Load theory distinguishes two kinds of load with opposite effects. Perceptual load determines whether a distractor is perceived at all; cognitive load, the demand on cognitive control and working memory, determines whether a perceived distractor can be kept from influencing behavior. Loading working memory therefore worsens distraction rather than reducing it, because it depletes the control needed to reject distractors that perception has already registered (Lavie et al., 2004). The framework thus unifies the older accounts by making each a special case, and it grounds the classical capacity metaphor in a testable rule for when the bottleneck moves (Kahneman, 1973). The demonstration below varies perceptual load and shows its effect on distractor interference.
When A Harder Task Distracts Less
Perceptual Load and Distractor Interference
A central target is flanked by an incongruent distractor. Load theory predicts that raising the perceptual load of the target task leaves less spare capacity to process the distractor, so interference falls even as overall responses slow. Raising working-memory load has the opposite effect, because it drains the control that keeps a perceived distractor from capturing the response. Adjust both and compare congruent and incongruent response times.

(Excerpt from a data file)

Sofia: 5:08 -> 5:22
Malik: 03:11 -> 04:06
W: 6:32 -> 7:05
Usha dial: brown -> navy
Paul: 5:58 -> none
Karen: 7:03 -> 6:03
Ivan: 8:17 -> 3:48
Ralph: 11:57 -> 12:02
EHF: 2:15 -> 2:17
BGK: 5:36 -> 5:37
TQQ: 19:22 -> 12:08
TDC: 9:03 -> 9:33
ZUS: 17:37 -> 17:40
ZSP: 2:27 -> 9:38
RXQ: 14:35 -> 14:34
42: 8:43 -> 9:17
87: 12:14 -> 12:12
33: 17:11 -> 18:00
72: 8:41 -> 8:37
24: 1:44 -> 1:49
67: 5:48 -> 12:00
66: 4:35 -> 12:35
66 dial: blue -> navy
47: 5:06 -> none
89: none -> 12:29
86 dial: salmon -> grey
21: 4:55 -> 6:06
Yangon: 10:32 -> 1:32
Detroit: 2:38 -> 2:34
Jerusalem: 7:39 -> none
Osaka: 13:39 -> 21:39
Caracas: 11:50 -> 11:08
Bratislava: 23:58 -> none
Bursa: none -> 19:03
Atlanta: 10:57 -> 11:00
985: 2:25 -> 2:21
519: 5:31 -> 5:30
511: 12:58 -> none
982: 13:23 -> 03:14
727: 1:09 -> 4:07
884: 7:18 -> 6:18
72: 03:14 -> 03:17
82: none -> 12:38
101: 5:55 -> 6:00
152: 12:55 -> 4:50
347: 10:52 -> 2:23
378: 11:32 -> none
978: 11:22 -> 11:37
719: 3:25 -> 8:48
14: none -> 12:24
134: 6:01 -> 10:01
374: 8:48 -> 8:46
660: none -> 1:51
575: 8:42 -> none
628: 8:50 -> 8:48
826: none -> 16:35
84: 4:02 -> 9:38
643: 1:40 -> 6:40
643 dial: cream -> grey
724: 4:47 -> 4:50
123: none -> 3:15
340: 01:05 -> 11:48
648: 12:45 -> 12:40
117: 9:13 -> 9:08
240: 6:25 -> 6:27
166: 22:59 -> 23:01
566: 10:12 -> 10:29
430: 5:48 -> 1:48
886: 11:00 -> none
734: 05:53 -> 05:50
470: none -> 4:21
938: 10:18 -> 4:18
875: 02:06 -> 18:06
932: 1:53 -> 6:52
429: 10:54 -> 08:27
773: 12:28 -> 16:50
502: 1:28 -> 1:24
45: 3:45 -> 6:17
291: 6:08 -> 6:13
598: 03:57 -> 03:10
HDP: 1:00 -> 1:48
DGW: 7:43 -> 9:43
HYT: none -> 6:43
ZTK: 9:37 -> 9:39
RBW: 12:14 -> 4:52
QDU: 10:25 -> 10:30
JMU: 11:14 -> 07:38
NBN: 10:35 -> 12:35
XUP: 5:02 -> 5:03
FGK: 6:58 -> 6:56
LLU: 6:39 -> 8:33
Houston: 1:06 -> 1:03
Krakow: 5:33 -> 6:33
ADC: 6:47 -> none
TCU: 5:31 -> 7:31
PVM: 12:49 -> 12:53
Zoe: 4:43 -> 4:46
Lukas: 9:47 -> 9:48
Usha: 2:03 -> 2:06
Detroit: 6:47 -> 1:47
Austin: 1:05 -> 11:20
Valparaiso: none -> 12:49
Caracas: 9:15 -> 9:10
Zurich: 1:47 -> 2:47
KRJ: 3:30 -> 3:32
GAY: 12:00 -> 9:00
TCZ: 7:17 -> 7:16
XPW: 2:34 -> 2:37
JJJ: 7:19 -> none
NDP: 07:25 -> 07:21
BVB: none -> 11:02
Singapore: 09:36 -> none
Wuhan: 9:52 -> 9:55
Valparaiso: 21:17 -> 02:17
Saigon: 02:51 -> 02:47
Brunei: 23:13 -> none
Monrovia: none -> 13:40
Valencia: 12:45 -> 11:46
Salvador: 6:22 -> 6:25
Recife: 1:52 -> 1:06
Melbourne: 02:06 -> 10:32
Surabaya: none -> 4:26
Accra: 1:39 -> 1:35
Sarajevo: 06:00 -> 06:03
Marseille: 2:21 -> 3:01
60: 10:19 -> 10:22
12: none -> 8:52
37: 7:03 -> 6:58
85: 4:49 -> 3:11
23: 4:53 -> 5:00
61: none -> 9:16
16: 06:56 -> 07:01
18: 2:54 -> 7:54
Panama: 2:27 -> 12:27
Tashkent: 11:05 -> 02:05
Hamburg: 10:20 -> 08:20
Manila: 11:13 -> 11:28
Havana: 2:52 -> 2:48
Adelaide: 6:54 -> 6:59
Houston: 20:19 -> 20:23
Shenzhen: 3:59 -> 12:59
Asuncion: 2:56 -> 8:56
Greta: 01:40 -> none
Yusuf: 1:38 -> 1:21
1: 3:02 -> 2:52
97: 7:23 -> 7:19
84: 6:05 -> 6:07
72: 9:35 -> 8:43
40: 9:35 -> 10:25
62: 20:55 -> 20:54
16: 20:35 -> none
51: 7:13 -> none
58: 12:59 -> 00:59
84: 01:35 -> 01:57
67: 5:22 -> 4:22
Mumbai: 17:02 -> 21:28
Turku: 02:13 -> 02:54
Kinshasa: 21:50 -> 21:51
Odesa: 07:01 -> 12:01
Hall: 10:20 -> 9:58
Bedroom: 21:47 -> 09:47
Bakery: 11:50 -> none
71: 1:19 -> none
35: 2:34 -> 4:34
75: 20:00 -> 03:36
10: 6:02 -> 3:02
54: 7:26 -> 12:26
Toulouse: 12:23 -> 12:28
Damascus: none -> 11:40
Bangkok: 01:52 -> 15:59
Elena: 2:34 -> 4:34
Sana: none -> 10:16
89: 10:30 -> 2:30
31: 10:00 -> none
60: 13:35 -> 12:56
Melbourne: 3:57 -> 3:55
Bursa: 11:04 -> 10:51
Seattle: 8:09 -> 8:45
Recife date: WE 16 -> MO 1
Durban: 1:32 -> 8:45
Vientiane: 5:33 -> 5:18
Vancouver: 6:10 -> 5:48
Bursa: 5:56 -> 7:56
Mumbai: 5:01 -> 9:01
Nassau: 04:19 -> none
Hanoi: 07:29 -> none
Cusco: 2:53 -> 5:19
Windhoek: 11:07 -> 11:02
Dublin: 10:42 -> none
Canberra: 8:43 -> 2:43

DIRECTIONS »
1 > Please format the entries as a numbered list, everything from the first entry down to the line containing "FGK: 6:58 -> 6:56", with both of those lines included and blank lines left out.
2 > Resume the load theory passage from the point where it stops.
The entries have no connection to the load theory passage.

RESPONSES PER TASK »
1 >
1. Sofia: 5:08 -> 5:22
2. Malik: 03:11 -> 04:06
3. W: 6:32 -> 7:05
4. Usha dial: brown -> navy
5. Paul: 5:58 -> none
6. Karen: 7:03 -> 6:03
7. Ivan: 8:17 -> 3:48
8. Ralph: 11:57 -> 12:02
9. EHF: 2:15 -> 2:17
10. BGK: 5:36 -> 5:37
11. TQQ: 19:22 -> 12:08
12. TDC: 9:03 -> 9:33
13. ZUS: 17:37 -> 17:40
14. ZSP: 2:27 -> 9:38
15. RXQ: 14:35 -> 14:34
16. 42: 8:43 -> 9:17
17. 87: 12:14 -> 12:12
18. 33: 17:11 -> 18:00
19. 72: 8:41 -> 8:37
20. 24: 1:44 -> 1:49
21. 67: 5:48 -> 12:00
22. 66: 4:35 -> 12:35
23. 66 dial: blue -> navy
24. 47: 5:06 -> none
25. 89: none -> 12:29
26. 86 dial: salmon -> grey
27. 21: 4:55 -> 6:06
28. Yangon: 10:32 -> 1:32
29. Detroit: 2:38 -> 2:34
30. Jerusalem: 7:39 -> none
31. Osaka: 13:39 -> 21:39
32. Caracas: 11:50 -> 11:08
33. Bratislava: 23:58 -> none
34. Bursa: none -> 19:03
35. Atlanta: 10:57 -> 11:00
36. 985: 2:25 -> 2:21
37. 519: 5:31 -> 5:30
38. 511: 12:58 -> none
39. 982: 13:23 -> 03:14
40. 727: 1:09 -> 4:07
41. 884: 7:18 -> 6:18
42. 72: 03:14 -> 03:17
43. 82: none -> 12:38
44. 101: 5:55 -> 6:00
45. 152: 12:55 -> 4:50
46. 347: 10:52 -> 2:23
47. 378: 11:32 -> none
48. 978: 11:22 -> 11:37
49. 719: 3:25 -> 8:48
50. 14: none -> 12:24
51. 134: 6:01 -> 10:01
52. 374: 8:48 -> 8:46
53. 660: none -> 1:51
54. 575: 8:42 -> none
55. 628: 8:50 -> 8:48
56. 826: none -> 16:35
57. 84: 4:02 -> 9:38
58. 643: 1:40 -> 6:40
59. 643 dial: cream -> grey
60. 724: 4:47 -> 4:50
61. 123: none -> 3:15
62. 340: 01:05 -> 11:48
63. 648: 12:45 -> 12:40
64. 117: 9:13 -> 9:08
65. 240: 6:25 -> 6:27
66. 166: 22:59 -> 23:01
67. 566: 10:12 -> 10:29
68. 430: 5:48 -> 1:48
69. 886: 11:00 -> none
70. 734: 05:53 -> 05:50
71. 470: none -> 4:21
72. 938: 10:18 -> 4:18
73. 875: 02:06 -> 18:06
74. 932: 1:53 -> 6:52
75. 429: 10:54 -> 08:27
76. 773: 12:28 -> 16:50
77. 502: 1:28 -> 1:24
78. 45: 3:45 -> 6:17
79. 291: 6:08 -> 6:13
80. 598: 03:57 -> 03:10
81. HDP: 1:00 -> 1:48
82. DGW: 7:43 -> 9:43
83. HYT: none -> 6:43
84. ZTK: 9:37 -> 9:39
85. RBW: 12:14 -> 4:52
86. QDU: 10:25 -> 10:30
87. JMU: 11:14 -> 07:38
88. NBN: 10:35 -> 12:35
89. XUP: 5:02 -> 5:03
90. FGK: 6:58 -> 6:56

2 >
| Account | Locus of the bottleneck | Fate of unattended input | Key difficulty |
|---|---|---|---|
| Early selection (filter) | Before perceptual analysis | Discarded on physical features; meaning never computed | Own-name and priming leakage |
| Attenuation | Early, but graded not absolute | Weakened; recognized only if threshold is low | Specifying thresholds precisely |
| Late selection | Before response | Fully analyzed; loses competition for control | Full analysis of ignored input is costly |
| Load theory | Variable, set by perceptual load | Processed only if capacity remains after the task | Defining and equating load across tasks |
Note. Load theory subsumes early and late selection as the high-load and low-load limiting cases (Lavie, 1995).
Interference: Flanker and Stroop
Selective attention is measured most sharply not by what observers can attend to but by what they cannot ignore. In the *flanker task*, participants respond to a central target letter flanked by irrelevant letters that are either compatible with the target response or incompatible with it; responses are reliably slower and more error-prone when the flankers call for the competing response, showing that the flanking items are identified and activate their responses despite the instruction to ignore them (Eriksen & Eriksen, 1974). The size of this flanker effect indexes the failure of selection, and load theory predicts, correctly, that it shrinks as the perceptual load of the central task rises.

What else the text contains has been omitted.